What to produce: Search the records for the string "size", then copy each line that has it.

Data provided:
◇ ◇ ◇ ◇ ◇ ◇ ◇

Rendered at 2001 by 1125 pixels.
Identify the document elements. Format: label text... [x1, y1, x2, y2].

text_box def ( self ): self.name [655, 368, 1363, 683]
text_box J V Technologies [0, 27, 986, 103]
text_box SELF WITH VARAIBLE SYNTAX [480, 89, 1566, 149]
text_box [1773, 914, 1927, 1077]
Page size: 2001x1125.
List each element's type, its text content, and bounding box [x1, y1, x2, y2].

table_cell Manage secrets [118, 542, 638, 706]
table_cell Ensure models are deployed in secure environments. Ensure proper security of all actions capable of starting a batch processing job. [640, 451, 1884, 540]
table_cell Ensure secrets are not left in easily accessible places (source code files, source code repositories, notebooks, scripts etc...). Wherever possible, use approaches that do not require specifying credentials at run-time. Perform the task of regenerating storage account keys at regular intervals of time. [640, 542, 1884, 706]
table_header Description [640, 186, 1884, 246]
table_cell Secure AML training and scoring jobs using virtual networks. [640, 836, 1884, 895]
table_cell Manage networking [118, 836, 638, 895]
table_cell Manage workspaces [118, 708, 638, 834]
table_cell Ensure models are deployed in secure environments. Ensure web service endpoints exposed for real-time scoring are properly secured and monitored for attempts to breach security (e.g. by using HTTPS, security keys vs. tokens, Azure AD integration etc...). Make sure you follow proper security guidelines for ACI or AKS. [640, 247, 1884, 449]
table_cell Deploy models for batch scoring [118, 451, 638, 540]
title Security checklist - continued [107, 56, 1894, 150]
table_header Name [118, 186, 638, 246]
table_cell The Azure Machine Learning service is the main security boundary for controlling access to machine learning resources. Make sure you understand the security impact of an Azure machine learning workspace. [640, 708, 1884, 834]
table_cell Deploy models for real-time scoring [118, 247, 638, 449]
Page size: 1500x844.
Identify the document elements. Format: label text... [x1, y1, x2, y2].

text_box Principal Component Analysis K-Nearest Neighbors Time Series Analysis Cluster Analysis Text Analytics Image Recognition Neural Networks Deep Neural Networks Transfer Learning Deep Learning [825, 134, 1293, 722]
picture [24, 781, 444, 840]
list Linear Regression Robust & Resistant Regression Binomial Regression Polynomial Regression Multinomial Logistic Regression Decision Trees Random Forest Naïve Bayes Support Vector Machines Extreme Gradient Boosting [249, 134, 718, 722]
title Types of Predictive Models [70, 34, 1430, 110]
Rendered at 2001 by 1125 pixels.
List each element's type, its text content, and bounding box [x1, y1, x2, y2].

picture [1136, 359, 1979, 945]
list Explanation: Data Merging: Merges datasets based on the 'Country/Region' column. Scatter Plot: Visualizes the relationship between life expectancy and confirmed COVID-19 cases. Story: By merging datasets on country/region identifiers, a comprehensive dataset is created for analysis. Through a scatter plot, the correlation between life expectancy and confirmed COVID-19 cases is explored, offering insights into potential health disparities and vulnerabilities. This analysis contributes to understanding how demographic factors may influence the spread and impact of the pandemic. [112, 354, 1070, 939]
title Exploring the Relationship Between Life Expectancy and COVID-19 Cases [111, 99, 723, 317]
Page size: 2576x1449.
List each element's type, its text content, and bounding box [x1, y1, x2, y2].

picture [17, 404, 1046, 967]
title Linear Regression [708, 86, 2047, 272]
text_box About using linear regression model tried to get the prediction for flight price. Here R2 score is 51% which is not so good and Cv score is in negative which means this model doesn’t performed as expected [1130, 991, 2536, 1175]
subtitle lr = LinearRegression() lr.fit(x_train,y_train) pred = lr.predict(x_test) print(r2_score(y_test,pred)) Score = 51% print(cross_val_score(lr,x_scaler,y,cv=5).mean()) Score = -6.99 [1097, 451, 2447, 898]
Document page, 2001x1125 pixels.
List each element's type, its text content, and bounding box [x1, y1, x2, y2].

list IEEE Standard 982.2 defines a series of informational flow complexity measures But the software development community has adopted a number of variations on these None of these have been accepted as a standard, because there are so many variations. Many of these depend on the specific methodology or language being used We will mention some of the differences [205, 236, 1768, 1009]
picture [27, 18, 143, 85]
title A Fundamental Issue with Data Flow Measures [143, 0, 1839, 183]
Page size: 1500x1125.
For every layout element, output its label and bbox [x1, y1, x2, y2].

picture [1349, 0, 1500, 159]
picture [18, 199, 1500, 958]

◇ ◇ ◇ ◇ ◇ ◇ ◇

Exercise output:
Page size: 2001x1125.
Page size: 1500x844.
Page size: 2576x1449.
Page size: 1500x1125.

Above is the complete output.